▶ YOUR GOAL: Output must consist only of the lines of the material below from the one with "Narrações em IA" through the one with "se destacan por q", each reproduced exactly; no pictures belong in it.

▶ DATASET EXTRACT:
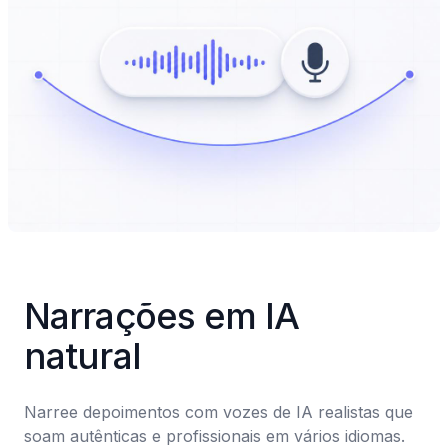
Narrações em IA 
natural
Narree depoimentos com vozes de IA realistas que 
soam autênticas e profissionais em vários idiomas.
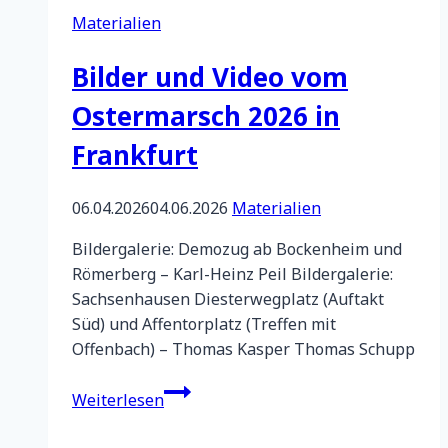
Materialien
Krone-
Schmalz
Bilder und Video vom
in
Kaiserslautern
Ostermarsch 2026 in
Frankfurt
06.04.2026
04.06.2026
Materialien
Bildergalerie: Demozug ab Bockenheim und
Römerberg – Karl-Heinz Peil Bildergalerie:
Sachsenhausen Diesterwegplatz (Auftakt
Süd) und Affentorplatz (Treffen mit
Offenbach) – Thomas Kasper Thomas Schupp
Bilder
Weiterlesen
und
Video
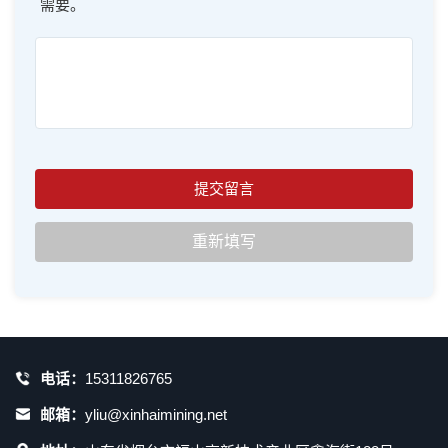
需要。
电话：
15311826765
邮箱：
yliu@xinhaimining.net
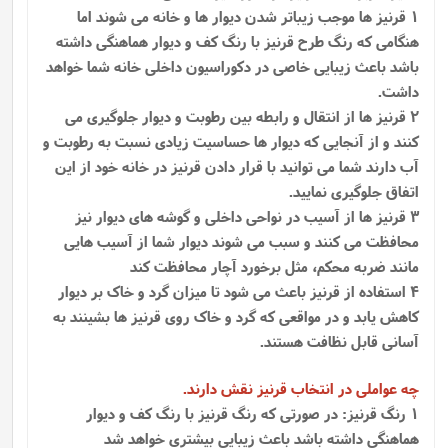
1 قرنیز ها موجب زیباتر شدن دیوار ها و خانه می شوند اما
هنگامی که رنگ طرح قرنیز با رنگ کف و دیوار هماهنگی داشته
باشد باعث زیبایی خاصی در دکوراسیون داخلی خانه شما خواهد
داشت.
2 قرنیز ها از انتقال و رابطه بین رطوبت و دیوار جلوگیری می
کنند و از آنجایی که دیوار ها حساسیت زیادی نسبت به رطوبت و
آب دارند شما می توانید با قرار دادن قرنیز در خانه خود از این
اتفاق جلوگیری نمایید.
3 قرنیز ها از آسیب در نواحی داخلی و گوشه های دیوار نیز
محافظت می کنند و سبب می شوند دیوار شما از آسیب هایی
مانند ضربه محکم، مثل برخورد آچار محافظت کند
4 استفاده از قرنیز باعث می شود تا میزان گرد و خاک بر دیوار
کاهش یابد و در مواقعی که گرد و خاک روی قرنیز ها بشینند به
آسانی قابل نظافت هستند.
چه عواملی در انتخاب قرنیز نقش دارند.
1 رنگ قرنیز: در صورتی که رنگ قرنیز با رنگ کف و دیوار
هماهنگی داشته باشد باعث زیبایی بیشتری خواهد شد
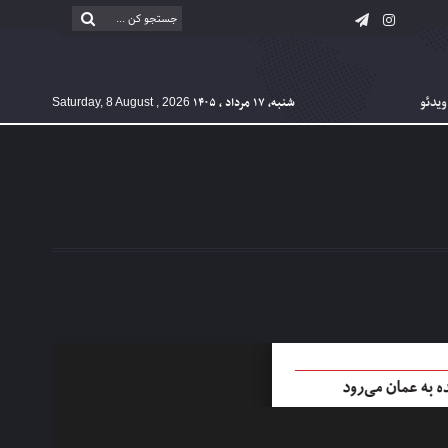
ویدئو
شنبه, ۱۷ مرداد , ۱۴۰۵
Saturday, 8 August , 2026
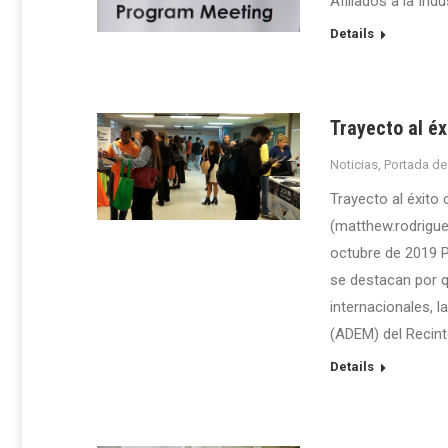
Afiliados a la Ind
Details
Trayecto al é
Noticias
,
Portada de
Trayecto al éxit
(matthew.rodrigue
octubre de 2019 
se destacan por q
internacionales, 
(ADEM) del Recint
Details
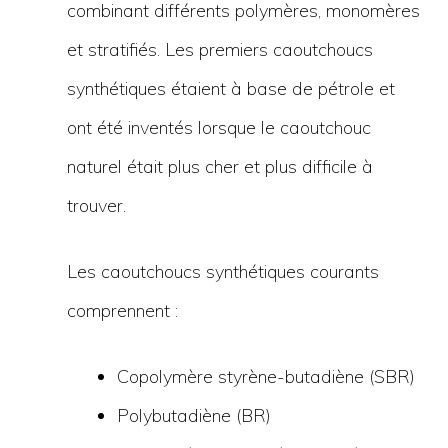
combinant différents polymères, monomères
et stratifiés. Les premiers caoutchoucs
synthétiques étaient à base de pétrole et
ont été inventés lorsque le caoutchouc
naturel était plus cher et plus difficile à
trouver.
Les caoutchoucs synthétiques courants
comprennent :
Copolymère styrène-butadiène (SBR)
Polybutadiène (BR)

==

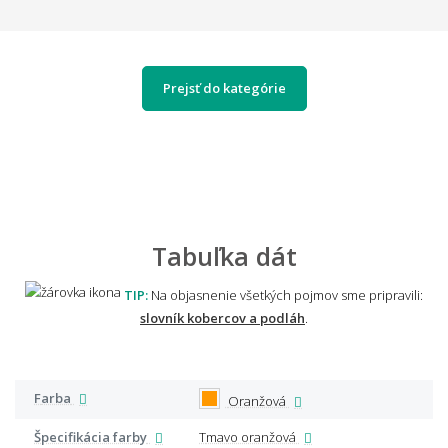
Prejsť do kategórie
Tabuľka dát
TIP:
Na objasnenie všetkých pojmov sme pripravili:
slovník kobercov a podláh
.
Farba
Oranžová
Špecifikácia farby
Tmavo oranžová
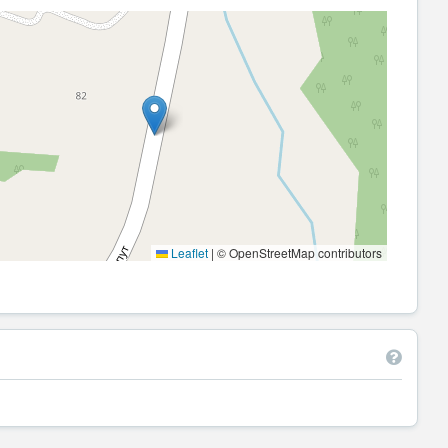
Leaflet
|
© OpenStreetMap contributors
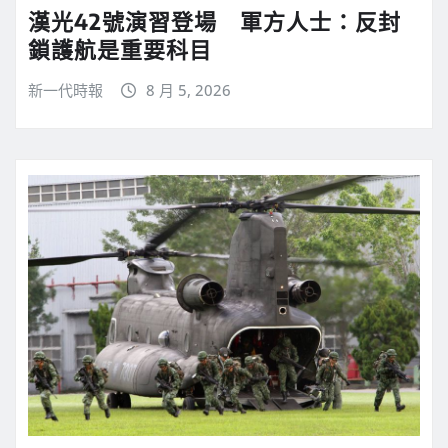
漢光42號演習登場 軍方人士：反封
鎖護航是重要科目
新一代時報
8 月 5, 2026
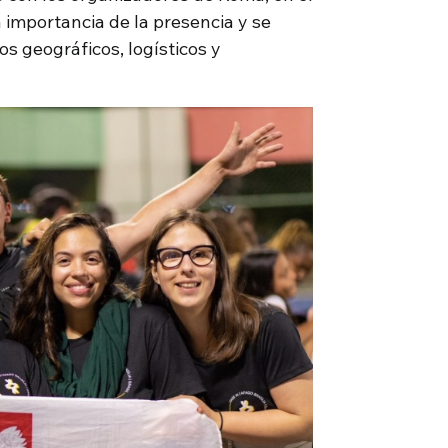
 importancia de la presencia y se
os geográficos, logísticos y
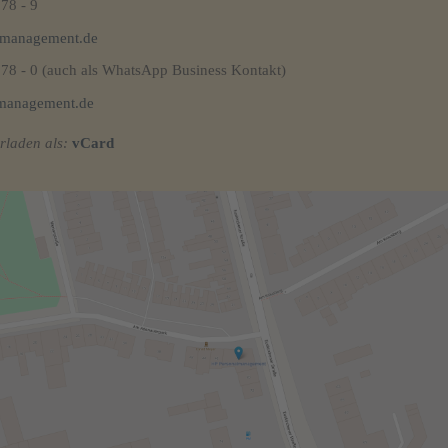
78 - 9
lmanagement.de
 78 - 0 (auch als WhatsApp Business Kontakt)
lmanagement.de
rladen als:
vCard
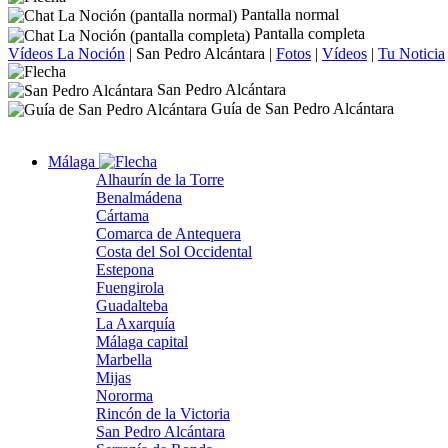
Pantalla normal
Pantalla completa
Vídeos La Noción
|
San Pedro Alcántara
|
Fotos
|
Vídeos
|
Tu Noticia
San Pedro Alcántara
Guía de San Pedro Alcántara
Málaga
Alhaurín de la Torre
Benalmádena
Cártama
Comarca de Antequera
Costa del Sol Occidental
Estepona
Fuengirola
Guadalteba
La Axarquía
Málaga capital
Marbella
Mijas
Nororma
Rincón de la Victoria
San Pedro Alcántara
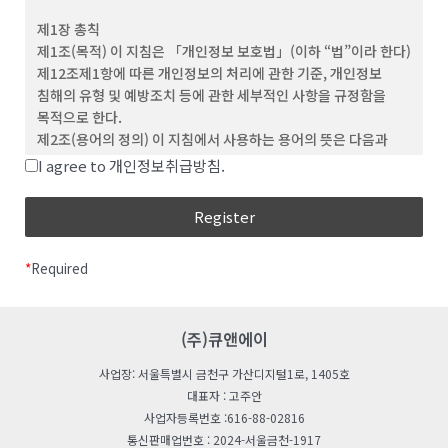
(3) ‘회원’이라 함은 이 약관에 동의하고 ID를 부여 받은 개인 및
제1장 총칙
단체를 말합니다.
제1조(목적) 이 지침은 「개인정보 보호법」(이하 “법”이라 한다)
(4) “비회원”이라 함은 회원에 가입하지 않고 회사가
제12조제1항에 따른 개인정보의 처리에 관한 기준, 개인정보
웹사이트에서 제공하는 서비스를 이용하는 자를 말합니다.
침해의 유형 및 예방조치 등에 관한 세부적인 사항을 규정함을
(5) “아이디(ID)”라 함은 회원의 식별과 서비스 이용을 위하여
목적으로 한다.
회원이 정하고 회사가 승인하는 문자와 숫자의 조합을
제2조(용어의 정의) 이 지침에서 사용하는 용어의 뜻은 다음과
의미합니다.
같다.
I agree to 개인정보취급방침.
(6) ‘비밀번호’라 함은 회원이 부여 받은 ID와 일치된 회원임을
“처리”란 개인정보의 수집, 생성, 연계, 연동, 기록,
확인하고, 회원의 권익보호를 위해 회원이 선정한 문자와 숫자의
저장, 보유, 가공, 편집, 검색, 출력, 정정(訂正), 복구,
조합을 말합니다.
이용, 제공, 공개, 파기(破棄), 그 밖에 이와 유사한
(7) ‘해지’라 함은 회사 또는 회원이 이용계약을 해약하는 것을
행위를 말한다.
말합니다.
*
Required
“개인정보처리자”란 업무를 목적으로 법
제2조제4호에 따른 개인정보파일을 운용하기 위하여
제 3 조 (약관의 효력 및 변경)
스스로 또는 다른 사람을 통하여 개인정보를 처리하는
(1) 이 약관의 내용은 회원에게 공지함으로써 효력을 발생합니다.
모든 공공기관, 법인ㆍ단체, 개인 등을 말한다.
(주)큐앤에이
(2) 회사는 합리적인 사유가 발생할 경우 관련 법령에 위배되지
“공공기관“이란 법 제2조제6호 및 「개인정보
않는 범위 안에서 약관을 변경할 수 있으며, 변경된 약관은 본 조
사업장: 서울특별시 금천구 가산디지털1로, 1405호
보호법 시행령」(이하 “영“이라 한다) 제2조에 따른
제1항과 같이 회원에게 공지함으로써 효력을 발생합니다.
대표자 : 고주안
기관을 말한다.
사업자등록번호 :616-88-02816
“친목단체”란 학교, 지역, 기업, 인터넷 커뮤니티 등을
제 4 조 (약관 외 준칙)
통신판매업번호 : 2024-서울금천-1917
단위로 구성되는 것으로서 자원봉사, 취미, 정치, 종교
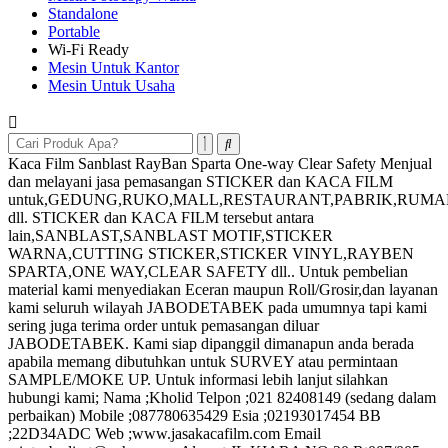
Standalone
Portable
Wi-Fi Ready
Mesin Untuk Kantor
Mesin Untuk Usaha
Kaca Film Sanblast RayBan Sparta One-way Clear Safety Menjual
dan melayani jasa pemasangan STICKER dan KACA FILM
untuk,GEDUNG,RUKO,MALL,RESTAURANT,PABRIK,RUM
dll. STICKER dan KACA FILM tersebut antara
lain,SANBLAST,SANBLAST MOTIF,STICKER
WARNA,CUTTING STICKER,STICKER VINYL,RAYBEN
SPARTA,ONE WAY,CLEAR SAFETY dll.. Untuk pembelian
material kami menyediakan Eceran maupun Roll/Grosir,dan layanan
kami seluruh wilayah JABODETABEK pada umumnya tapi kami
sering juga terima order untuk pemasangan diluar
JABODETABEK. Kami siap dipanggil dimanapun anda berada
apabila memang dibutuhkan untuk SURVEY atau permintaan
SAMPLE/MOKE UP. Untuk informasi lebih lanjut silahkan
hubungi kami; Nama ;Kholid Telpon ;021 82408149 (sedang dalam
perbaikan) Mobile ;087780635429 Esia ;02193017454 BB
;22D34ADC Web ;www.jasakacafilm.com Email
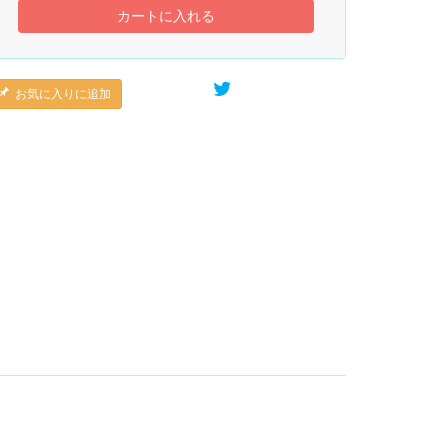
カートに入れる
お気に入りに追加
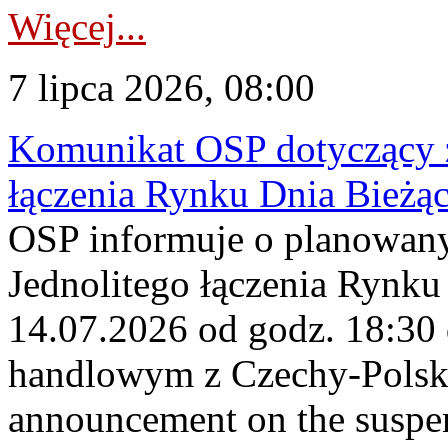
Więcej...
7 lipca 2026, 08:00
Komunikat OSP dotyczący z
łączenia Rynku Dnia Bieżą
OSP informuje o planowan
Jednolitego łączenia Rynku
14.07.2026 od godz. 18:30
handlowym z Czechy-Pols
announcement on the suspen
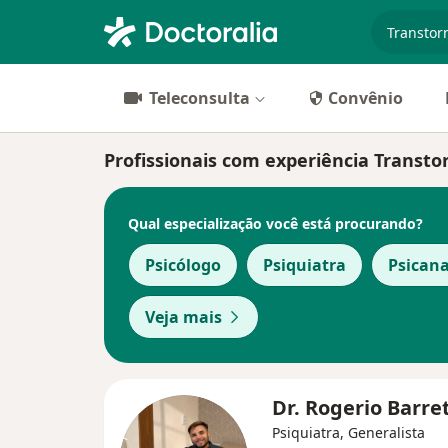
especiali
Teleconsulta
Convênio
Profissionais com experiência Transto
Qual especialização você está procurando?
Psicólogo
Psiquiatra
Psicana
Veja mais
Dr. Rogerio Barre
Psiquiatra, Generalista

▶ ANSWER SECTION:
Narrações em IA 
natural
Narree depoimentos com vozes de IA realistas que 
soam autênticas e profissionais em vários idiomas.
Materialien
Krone-
Schmalz
Bilder und Video vom
in
Kaiserslautern
Ostermarsch 2026 in
Frankfurt
06.04.2026
04.06.2026
Materialien
Bildergalerie: Demozug ab Bockenheim und
Römerberg – Karl-Heinz Peil Bildergalerie:
Sachsenhausen Diesterwegplatz (Auftakt
Süd) und Affentorplatz (Treffen mit
Offenbach) – Thomas Kasper Thomas Schupp
Bilder
Weiterlesen
und
Video
需要。
电话：
15311826765
邮箱：
yliu@xinhaimining.net
1 قرنیز ها موجب زیباتر شدن دیوار ها و خانه می شوند اما
هنگامی که رنگ طرح قرنیز با رنگ کف و دیوار هماهنگی داشته
باشد باعث زیبایی خاصی در دکوراسیون داخلی خانه شما خواهد
داشت.
2 قرنیز ها از انتقال و رابطه بین رطوبت و دیوار جلوگیری می
کنند و از آنجایی که دیوار ها حساسیت زیادی نسبت به رطوبت و
آب دارند شما می توانید با قرار دادن قرنیز در خانه خود از این
اتفاق جلوگیری نمایید.
3 قرنیز ها از آسیب در نواحی داخلی و گوشه های دیوار نیز
محافظت می کنند و سبب می شوند دیوار شما از آسیب هایی
مانند ضربه محکم، مثل برخورد آچار محافظت کند
4 استفاده از قرنیز باعث می شود تا میزان گرد و خاک بر دیوار
کاهش یابد و در مواقعی که گرد و خاک روی قرنیز ها بشینند به
آسانی قابل نظافت هستند.
چه عواملی در انتخاب قرنیز نقش دارند.
1 رنگ قرنیز: در صورتی که رنگ قرنیز با رنگ کف و دیوار
هماهنگی داشته باشد باعث زیبایی بیشتری خواهد شد
ویدئو
شنبه, ۱۷ مرداد , ۱۴۰۵
Saturday, 8 August , 2026
Afiliados a la Ind
Details
Trayecto al é
Noticias
,
Portada de
Trayecto al éxit
(matthew.rodrigue
octubre de 2019 
se destacan por q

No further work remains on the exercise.